Dataset entries:
--- START ---

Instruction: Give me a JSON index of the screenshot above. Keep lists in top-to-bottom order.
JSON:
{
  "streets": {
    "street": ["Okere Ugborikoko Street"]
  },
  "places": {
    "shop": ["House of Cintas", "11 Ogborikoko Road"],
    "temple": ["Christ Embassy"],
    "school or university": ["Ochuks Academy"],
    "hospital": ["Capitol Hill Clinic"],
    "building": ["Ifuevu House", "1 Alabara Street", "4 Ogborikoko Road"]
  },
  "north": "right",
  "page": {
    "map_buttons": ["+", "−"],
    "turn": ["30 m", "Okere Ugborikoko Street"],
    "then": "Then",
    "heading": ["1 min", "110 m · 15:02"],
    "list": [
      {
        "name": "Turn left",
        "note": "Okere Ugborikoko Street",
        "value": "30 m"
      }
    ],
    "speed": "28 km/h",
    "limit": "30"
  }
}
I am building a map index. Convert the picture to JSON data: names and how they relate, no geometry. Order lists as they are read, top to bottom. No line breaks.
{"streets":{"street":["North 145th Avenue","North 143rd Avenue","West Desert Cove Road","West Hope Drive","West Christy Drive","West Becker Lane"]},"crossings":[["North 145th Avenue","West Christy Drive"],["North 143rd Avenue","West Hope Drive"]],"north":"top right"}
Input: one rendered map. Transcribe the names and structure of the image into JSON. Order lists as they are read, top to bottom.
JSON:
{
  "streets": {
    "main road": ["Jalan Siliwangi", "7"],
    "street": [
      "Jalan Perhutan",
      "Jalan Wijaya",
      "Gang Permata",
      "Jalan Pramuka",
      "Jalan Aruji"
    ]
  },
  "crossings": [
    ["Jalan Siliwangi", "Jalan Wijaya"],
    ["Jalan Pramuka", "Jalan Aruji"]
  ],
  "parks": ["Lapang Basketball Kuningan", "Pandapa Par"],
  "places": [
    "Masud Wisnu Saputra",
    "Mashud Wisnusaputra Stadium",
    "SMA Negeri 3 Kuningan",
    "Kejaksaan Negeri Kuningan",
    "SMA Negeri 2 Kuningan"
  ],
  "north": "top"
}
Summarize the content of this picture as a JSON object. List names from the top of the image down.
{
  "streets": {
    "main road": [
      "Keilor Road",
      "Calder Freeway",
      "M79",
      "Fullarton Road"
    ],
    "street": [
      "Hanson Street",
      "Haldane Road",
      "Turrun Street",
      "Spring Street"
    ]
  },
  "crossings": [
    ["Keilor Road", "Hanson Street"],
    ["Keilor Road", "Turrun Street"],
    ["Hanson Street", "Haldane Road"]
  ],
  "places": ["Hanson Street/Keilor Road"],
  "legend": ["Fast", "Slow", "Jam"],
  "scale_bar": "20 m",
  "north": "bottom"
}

--- END ---

With no line skipped, repeat the records exactly.

→ **EXERCISE ANSWER**
Instruction: Give me a JSON index of the screenshot above. Keep lists in top-to-bottom order.
JSON:
{
  "streets": {
    "street": ["Okere Ugborikoko Street"]
  },
  "places": {
    "shop": ["House of Cintas", "11 Ogborikoko Road"],
    "temple": ["Christ Embassy"],
    "school or university": ["Ochuks Academy"],
    "hospital": ["Capitol Hill Clinic"],
    "building": ["Ifuevu House", "1 Alabara Street", "4 Ogborikoko Road"]
  },
  "north": "right",
  "page": {
    "map_buttons": ["+", "−"],
    "turn": ["30 m", "Okere Ugborikoko Street"],
    "then": "Then",
    "heading": ["1 min", "110 m · 15:02"],
    "list": [
      {
        "name": "Turn left",
        "note": "Okere Ugborikoko Street",
        "value": "30 m"
      }
    ],
    "speed": "28 km/h",
    "limit": "30"
  }
}
I am building a map index. Convert the picture to JSON data: names and how they relate, no geometry. Order lists as they are read, top to bottom. No line breaks.
{"streets":{"street":["North 145th Avenue","North 143rd Avenue","West Desert Cove Road","West Hope Drive","West Christy Drive","West Becker Lane"]},"crossings":[["North 145th Avenue","West Christy Drive"],["North 143rd Avenue","West Hope Drive"]],"north":"top right"}
Input: one rendered map. Transcribe the names and structure of the image into JSON. Order lists as they are read, top to bottom.
JSON:
{
  "streets": {
    "main road": ["Jalan Siliwangi", "7"],
    "street": [
      "Jalan Perhutan",
      "Jalan Wijaya",
      "Gang Permata",
      "Jalan Pramuka",
      "Jalan Aruji"
    ]
  },
  "crossings": [
    ["Jalan Siliwangi", "Jalan Wijaya"],
    ["Jalan Pramuka", "Jalan Aruji"]
  ],
  "parks": ["Lapang Basketball Kuningan", "Pandapa Par"],
  "places": [
    "Masud Wisnu Saputra",
    "Mashud Wisnusaputra Stadium",
    "SMA Negeri 3 Kuningan",
    "Kejaksaan Negeri Kuningan",
    "SMA Negeri 2 Kuningan"
  ],
  "north": "top"
}
Summarize the content of this picture as a JSON object. List names from the top of the image down.
{
  "streets": {
    "main road": [
      "Keilor Road",
      "Calder Freeway",
      "M79",
      "Fullarton Road"
    ],
    "street": [
      "Hanson Street",
      "Haldane Road",
      "Turrun Street",
      "Spring Street"
    ]
  },
  "crossings": [
    ["Keilor Road", "Hanson Street"],
    ["Keilor Road", "Turrun Street"],
    ["Hanson Street", "Haldane Road"]
  ],
  "places": ["Hanson Street/Keilor Road"],
  "legend": ["Fast", "Slow", "Jam"],
  "scale_bar": "20 m",
  "north": "bottom"
}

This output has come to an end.